Page-level text extractions
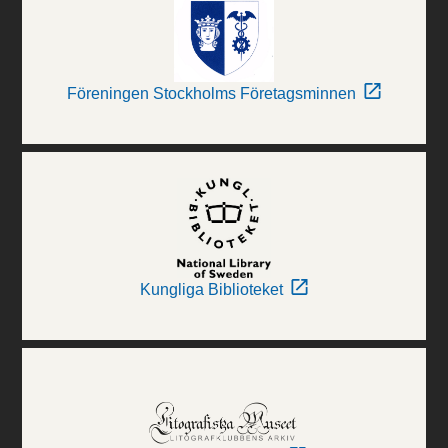
Föreningen Stockholms Företagsminnen
Kungliga Biblioteket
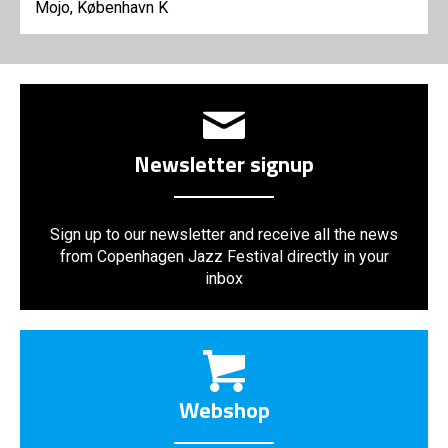
Mojo, København K
Newsletter signup
Sign up to our newsletter and receive all the news
from Copenhagen Jazz Festival directly in your
inbox
Webshop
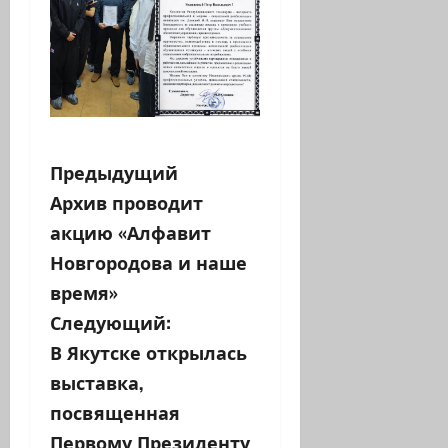
Н
Предыдущий
Архив проводит
а
акцию «Алфавит
в
Новгородова и наше
время»
и
Следующий:
г
В Якутске открылась
а
выставка,
посвященная
ц
Первому Президенту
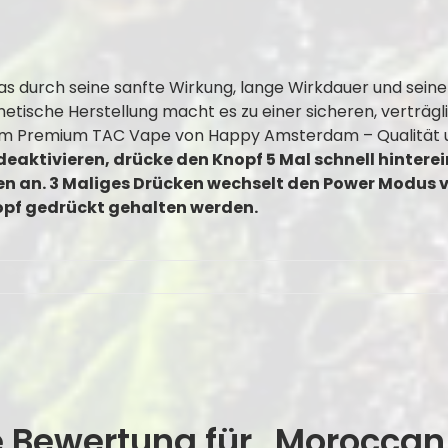
 das durch seine sanfte Wirkung, lange Wirkdauer und sein
etische Herstellung macht es zu einer sicheren, verträgl
em Premium TAC Vape von Happy Amsterdam – Qualität u
deaktivieren, drücke den Knopf 5 Mal schnell hinter
en an. 3 Maliges Drücken wechselt den Power Modus 
opf gedrückt gehalten werden.
te Bewertung für „Morocca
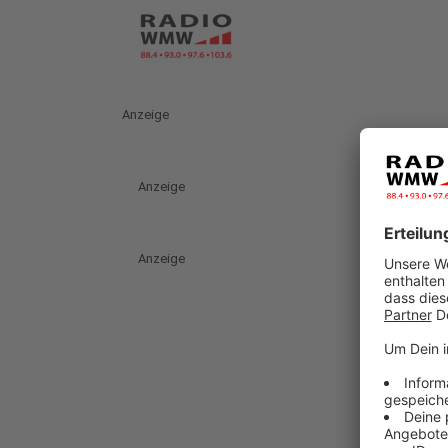
Anzeige
Anzeige
Anzeige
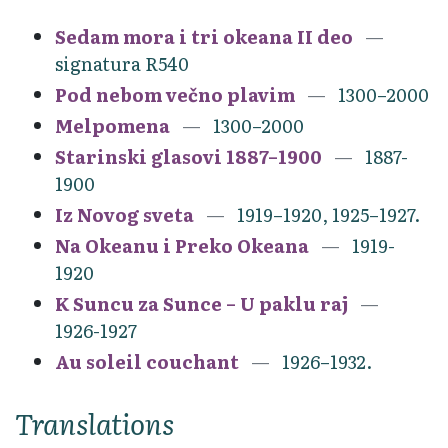
Sedam mora i tri okeana II deo
signatura R540
Pod nebom večno plavim
1300–2000
Melpomena
1300–2000
Starinski glasovi 1887–1900
1887-
1900
Iz Novog sveta
1919–1920, 1925–1927.
Na Okeanu i Preko Okeana
1919-
1920
K Suncu za Sunce – U paklu raj
1926-1927
Au soleil couchant
1926–1932.
Translations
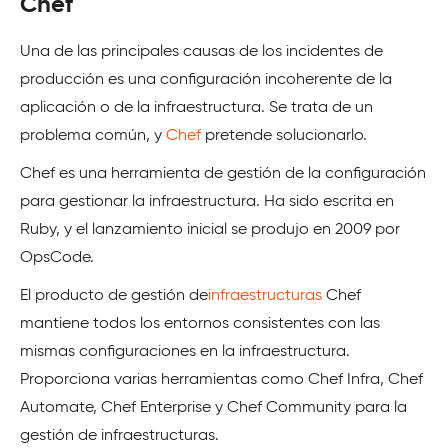
Chef
Una de las principales causas de los incidentes de
producción es una configuración incoherente de la
aplicación o de la infraestructura. Se trata de un
problema común, y
Chef
pretende solucionarlo.
Chef es una herramienta de gestión de la configuración
para gestionar la infraestructura. Ha sido escrita en
Ruby, y el lanzamiento inicial se produjo en 2009 por
OpsCode.
El producto de gestión de
infraestructuras
Chef
mantiene todos los entornos consistentes con las
mismas configuraciones en la infraestructura.
Proporciona varias herramientas como Chef Infra, Chef
Automate, Chef Enterprise y Chef Community para la
gestión de infraestructuras.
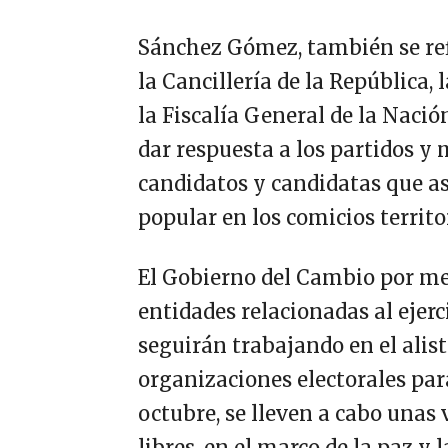
Sánchez Gómez, también se ref
la Cancillería de la República,
la Fiscalía General de la Nació
dar respuesta a los partidos y
candidatos y candidatas que as
popular en los comicios territor
El Gobierno del Cambio por med
entidades relacionadas al ejerc
seguirán trabajando en el alis
organizaciones electorales pa
octubre, se lleven a cabo unas
libres, en el marco de la paz y 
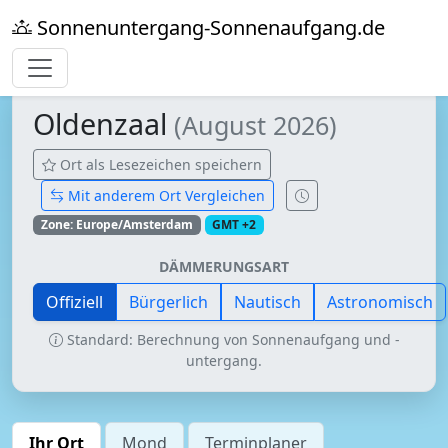
Sonnenuntergang-Sonnenaufgang.de
Oldenzaal
(August 2026)
Ort als Lesezeichen speichern
Mit anderem Ort Vergleichen
Zone: Europe/Amsterdam
GMT +2
DÄMMERUNGSART
Offiziell
Bürgerlich
Nautisch
Astronomisch
Standard: Berechnung von Sonnenaufgang und -
untergang.
Ihr Ort
Mond
Terminplaner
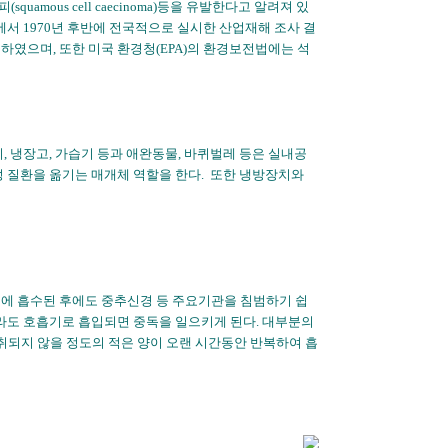
(squamous cell caecinoma)등을 유발한다고 알려져 있
서 1970년 후반에 전국적으로 실시한 산업재해 조사 결
였으며, 또한 미국 환경청(EPA)의 환경보전법에는 석
, 냉장고, 가습기 등과 애완동물, 바퀴벌레 등은 실내공
성 질환을 옮기는 매개체 역할을 한다. 또한 냉방장치와
내에 흡수된 후에도 중추신경 등 주요기관을 침범하기 쉽
더라도 호흡기로 흡입되면 중독을 일으키게 된다. 대부분의
되지 않을 정도의 적은 양이 오랜 시간동안 반복하여 흡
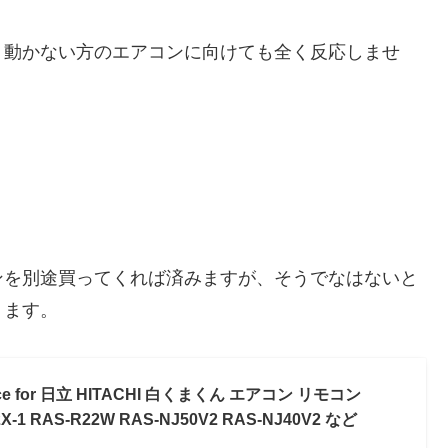
、動かない方のエアコンに向けても全く反応しませ
。
ンを別途買ってくれば済みますが、そうでなはないと
ります。
ace for 日立 HITACHI 白くまくん エアコン リモコン
2X-1 RAS-R22W RAS-NJ50V2 RAS-NJ40V2 など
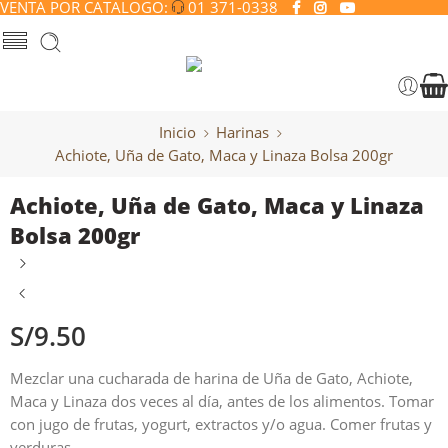
VENTA POR CATALOGO:
01 371-0338
Inicio
Harinas
Achiote, Uña de Gato, Maca y Linaza Bolsa 200gr
Achiote, Uña de Gato, Maca y Linaza
Bolsa 200gr
S/
9.50
Mezclar una cucharada de harina de Uña de Gato, Achiote,
Maca y Linaza dos veces al día, antes de los alimentos. Tomar
con jugo de frutas, yogurt, extractos y/o agua. Comer frutas y
verduras.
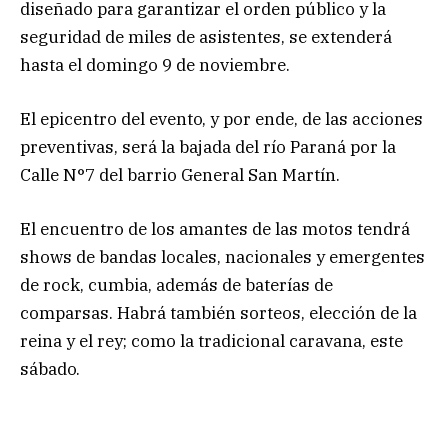
diseñado para garantizar el orden público y la
seguridad de miles de asistentes, se extenderá
hasta el domingo 9 de noviembre.
El epicentro del evento, y por ende, de las acciones
preventivas, será la bajada del río Paraná por la
Calle N°7 del barrio General San Martín.
El encuentro de los amantes de las motos tendrá
shows de bandas locales, nacionales y emergentes
de rock, cumbia, además de baterías de
comparsas. Habrá también sorteos, elección de la
reina y el rey; como la tradicional caravana, este
sábado.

Task:
Convert the entries into a JSON list of strings with one string per line, starting at the beginning and stopping after the line containing "gestión de infraestructuras.". Leave out blank lines and the pictures.

The completed task:
[
  "Föreningen Stockholms Företagsminnen",
  "Kungliga Biblioteket",
  "Mojo, København K",
  "Newsletter signup",
  "Sign up to our newsletter and receive all the news",
  "from Copenhagen Jazz Festival directly in your",
  "inbox",
  "Webshop",
  "Н",
  "Предыдущий",
  "Архив проводит",
  "а",
  "акцию «Алфавит",
  "в",
  "Новгородова и наше",
  "время»",
  "и",
  "Следующий:",
  "г",
  "В Якутске открылась",
  "а",
  "выставка,",
  "посвященная",
  "ц",
  "Первому Президенту",
  " das durch seine sanfte Wirkung, lange Wirkdauer und sein",
  "etische Herstellung macht es zu einer sicheren, verträgl",
  "em Premium TAC Vape von Happy Amsterdam – Qualität u",
  "deaktivieren, drücke den Knopf 5 Mal schnell hinter",
  "en an. 3 Maliges Drücken wechselt den Power Modus ",
  "opf gedrückt gehalten werden.",
  "te Bewertung für „Morocca",
  "Anzeige",
  "Anzeige",
  "Anzeige",
  "Sedam mora i tri okeana II deo",
  "signatura R540",
  "Pod nebom večno plavim",
  "1300–2000",
  "Melpomena",
  "1300–2000",
  "Starinski glasovi 1887–1900",
  "1887-",
  "1900",
  "Iz Novog sveta",
  "1919–1920, 1925–1927.",
  "Na Okeanu i Preko Okeana",
  "1919-",
  "1920",
  "K Suncu za Sunce – U paklu raj",
  "1926-1927",
  "Au soleil couchant",
  "1926–1932.",
  "Translations",
  "Chef",
  "Una de las principales causas de los incidentes de",
  "producción es una configuración incoherente de la",
  "aplicación o de la infraestructura. Se trata de un",
  "problema común, y",
  "Chef",
  "pretende solucionarlo.",
  "Chef es una herramienta de gestión de la configuración",
  "para gestionar la infraestructura. Ha sido escrita en",
  "Ruby, y el lanzamiento inicial se produjo en 2009 por",
  "OpsCode.",
  "El producto de gestión de",
  "infraestructuras",
  "Chef",
  "mantiene todos los entornos consistentes con las",
  "mismas configuraciones en la infraestructura.",
  "Proporciona varias herramientas como Chef Infra, Chef",
  "Automate, Chef Enterprise y Chef Community para la",
  "gestión de infraestructuras."
]